Collected data entries
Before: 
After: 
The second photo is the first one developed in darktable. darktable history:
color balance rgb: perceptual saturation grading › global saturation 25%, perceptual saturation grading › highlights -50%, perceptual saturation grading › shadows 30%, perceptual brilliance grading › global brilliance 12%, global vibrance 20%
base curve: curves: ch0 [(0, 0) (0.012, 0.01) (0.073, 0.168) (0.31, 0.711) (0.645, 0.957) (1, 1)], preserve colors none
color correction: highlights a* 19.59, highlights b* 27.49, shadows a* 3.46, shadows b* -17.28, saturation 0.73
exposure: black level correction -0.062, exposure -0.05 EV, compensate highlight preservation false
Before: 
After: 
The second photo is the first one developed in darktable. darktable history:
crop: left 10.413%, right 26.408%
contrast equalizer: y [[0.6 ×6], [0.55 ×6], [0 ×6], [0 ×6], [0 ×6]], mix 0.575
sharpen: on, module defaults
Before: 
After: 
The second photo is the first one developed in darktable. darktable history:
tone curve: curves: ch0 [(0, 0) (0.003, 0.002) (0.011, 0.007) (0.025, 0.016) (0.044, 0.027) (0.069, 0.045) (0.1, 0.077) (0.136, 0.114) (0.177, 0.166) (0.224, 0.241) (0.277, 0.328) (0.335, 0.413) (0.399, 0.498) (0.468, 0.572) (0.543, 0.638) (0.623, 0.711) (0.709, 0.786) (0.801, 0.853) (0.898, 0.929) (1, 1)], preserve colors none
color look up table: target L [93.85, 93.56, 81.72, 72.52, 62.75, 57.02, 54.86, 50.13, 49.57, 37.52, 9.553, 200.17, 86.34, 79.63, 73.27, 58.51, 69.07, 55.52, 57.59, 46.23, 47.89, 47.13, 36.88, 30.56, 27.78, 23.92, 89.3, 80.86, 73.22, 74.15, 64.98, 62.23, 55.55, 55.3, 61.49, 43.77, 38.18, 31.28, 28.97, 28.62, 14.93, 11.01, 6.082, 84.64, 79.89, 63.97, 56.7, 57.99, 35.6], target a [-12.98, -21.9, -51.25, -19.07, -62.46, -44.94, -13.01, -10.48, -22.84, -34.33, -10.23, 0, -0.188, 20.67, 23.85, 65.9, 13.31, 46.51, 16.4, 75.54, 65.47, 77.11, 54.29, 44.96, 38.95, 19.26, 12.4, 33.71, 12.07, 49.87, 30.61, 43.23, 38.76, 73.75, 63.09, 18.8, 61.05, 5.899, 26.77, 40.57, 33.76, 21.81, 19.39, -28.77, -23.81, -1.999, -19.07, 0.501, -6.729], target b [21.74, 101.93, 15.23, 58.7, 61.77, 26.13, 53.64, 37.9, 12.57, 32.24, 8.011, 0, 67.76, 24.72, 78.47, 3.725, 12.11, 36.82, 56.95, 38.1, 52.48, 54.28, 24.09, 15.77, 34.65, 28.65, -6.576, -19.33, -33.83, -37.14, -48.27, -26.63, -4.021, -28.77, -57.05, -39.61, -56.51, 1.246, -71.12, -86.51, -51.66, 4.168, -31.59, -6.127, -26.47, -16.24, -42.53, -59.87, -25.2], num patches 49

◆ Direction ◆
Can you repeat each of the records above, line for line, without changing anything?

◆ Finished task ◆
Before: 
After: 
The second photo is the first one developed in darktable. darktable history:
color balance rgb: perceptual saturation grading › global saturation 25%, perceptual saturation grading › highlights -50%, perceptual saturation grading › shadows 30%, perceptual brilliance grading › global brilliance 12%, global vibrance 20%
base curve: curves: ch0 [(0, 0) (0.012, 0.01) (0.073, 0.168) (0.31, 0.711) (0.645, 0.957) (1, 1)], preserve colors none
color correction: highlights a* 19.59, highlights b* 27.49, shadows a* 3.46, shadows b* -17.28, saturation 0.73
exposure: black level correction -0.062, exposure -0.05 EV, compensate highlight preservation false
Before: 
After: 
The second photo is the first one developed in darktable. darktable history:
crop: left 10.413%, right 26.408%
contrast equalizer: y [[0.6 ×6], [0.55 ×6], [0 ×6], [0 ×6], [0 ×6]], mix 0.575
sharpen: on, module defaults
Before: 
After: 
The second photo is the first one developed in darktable. darktable history:
tone curve: curves: ch0 [(0, 0) (0.003, 0.002) (0.011, 0.007) (0.025, 0.016) (0.044, 0.027) (0.069, 0.045) (0.1, 0.077) (0.136, 0.114) (0.177, 0.166) (0.224, 0.241) (0.277, 0.328) (0.335, 0.413) (0.399, 0.498) (0.468, 0.572) (0.543, 0.638) (0.623, 0.711) (0.709, 0.786) (0.801, 0.853) (0.898, 0.929) (1, 1)], preserve colors none
color look up table: target L [93.85, 93.56, 81.72, 72.52, 62.75, 57.02, 54.86, 50.13, 49.57, 37.52, 9.553, 200.17, 86.34, 79.63, 73.27, 58.51, 69.07, 55.52, 57.59, 46.23, 47.89, 47.13, 36.88, 30.56, 27.78, 23.92, 89.3, 80.86, 73.22, 74.15, 64.98, 62.23, 55.55, 55.3, 61.49, 43.77, 38.18, 31.28, 28.97, 28.62, 14.93, 11.01, 6.082, 84.64, 79.89, 63.97, 56.7, 57.99, 35.6], target a [-12.98, -21.9, -51.25, -19.07, -62.46, -44.94, -13.01, -10.48, -22.84, -34.33, -10.23, 0, -0.188, 20.67, 23.85, 65.9, 13.31, 46.51, 16.4, 75.54, 65.47, 77.11, 54.29, 44.96, 38.95, 19.26, 12.4, 33.71, 12.07, 49.87, 30.61, 43.23, 38.76, 73.75, 63.09, 18.8, 61.05, 5.899, 26.77, 40.57, 33.76, 21.81, 19.39, -28.77, -23.81, -1.999, -19.07, 0.501, -6.729], target b [21.74, 101.93, 15.23, 58.7, 61.77, 26.13, 53.64, 37.9, 12.57, 32.24, 8.011, 0, 67.76, 24.72, 78.47, 3.725, 12.11, 36.82, 56.95, 38.1, 52.48, 54.28, 24.09, 15.77, 34.65, 28.65, -6.576, -19.33, -33.83, -37.14, -48.27, -26.63, -4.021, -28.77, -57.05, -39.61, -56.51, 1.246, -71.12, -86.51, -51.66, 4.168, -31.59, -6.127, -26.47, -16.24, -42.53, -59.87, -25.2], num patches 49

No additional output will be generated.